#### [ASSIGNED TASK]
Look for the line that has "résolument orientée vers" in the material below; please repeat it and every line after it, exactly, up to and including the line that has "aniž by ovlivňoval koagulační kaskádu.", and nothing else.

#### [PROVIDED DATA]

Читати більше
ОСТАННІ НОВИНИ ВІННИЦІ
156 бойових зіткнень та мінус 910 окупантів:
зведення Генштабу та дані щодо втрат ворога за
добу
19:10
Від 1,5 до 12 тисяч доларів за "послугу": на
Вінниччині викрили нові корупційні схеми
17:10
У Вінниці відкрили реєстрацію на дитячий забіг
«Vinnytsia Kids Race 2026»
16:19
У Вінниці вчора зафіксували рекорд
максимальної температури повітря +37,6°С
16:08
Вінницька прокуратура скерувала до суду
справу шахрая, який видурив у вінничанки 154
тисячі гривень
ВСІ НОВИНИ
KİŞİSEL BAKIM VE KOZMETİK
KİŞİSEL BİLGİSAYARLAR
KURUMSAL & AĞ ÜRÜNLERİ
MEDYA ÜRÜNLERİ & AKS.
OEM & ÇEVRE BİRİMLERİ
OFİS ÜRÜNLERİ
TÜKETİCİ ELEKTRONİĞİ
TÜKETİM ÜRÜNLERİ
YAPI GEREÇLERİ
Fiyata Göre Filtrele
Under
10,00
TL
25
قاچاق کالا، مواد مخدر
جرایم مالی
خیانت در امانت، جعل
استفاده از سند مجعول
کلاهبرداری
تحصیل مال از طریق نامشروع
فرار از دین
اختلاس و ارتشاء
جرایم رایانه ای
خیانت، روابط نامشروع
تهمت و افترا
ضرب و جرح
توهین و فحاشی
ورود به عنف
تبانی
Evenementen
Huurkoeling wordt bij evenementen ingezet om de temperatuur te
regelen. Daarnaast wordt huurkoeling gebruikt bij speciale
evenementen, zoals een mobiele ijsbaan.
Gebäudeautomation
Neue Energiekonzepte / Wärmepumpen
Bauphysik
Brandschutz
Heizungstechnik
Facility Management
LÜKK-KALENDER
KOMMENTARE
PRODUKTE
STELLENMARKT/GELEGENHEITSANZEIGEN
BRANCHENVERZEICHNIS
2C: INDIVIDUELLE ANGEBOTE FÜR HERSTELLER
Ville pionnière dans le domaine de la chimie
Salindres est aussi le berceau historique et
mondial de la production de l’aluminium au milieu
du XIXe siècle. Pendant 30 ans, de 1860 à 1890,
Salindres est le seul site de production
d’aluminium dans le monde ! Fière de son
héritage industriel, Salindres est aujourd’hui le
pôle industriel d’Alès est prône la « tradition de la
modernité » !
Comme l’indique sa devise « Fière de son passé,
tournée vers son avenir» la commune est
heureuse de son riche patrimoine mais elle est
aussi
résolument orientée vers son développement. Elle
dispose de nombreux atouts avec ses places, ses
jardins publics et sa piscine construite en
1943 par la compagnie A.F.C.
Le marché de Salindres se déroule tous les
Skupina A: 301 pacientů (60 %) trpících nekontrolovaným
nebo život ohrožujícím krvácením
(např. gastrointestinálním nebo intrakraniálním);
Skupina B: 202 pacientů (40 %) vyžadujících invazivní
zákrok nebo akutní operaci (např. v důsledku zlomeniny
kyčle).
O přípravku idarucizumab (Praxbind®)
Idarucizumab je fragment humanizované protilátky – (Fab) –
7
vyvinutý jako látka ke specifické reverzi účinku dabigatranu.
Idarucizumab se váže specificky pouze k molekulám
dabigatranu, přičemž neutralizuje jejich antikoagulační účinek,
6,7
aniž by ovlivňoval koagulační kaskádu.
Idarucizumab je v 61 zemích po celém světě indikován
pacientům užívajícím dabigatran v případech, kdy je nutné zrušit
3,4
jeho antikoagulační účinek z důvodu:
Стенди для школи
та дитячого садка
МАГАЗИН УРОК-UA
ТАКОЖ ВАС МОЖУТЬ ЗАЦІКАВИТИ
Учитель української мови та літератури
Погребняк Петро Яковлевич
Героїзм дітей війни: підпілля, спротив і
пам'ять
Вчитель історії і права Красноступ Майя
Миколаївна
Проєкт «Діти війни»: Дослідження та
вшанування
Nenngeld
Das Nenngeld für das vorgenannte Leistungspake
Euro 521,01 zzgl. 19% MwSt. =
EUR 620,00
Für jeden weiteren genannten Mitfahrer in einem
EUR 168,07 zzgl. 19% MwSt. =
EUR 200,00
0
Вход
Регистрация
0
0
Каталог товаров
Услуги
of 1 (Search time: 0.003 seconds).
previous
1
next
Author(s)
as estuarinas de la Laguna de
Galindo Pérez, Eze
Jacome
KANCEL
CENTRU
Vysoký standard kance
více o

#### [ANSWER SECTION]
résolument orientée vers son développement. Elle
dispose de nombreux atouts avec ses places, ses
jardins publics et sa piscine construite en
1943 par la compagnie A.F.C.
Le marché de Salindres se déroule tous les
Skupina A: 301 pacientů (60 %) trpících nekontrolovaným
nebo život ohrožujícím krvácením
(např. gastrointestinálním nebo intrakraniálním);
Skupina B: 202 pacientů (40 %) vyžadujících invazivní
zákrok nebo akutní operaci (např. v důsledku zlomeniny
kyčle).
O přípravku idarucizumab (Praxbind®)
Idarucizumab je fragment humanizované protilátky – (Fab) –
7
vyvinutý jako látka ke specifické reverzi účinku dabigatranu.
Idarucizumab se váže specificky pouze k molekulám
dabigatranu, přičemž neutralizuje jejich antikoagulační účinek,
6,7
aniž by ovlivňoval koagulační kaskádu.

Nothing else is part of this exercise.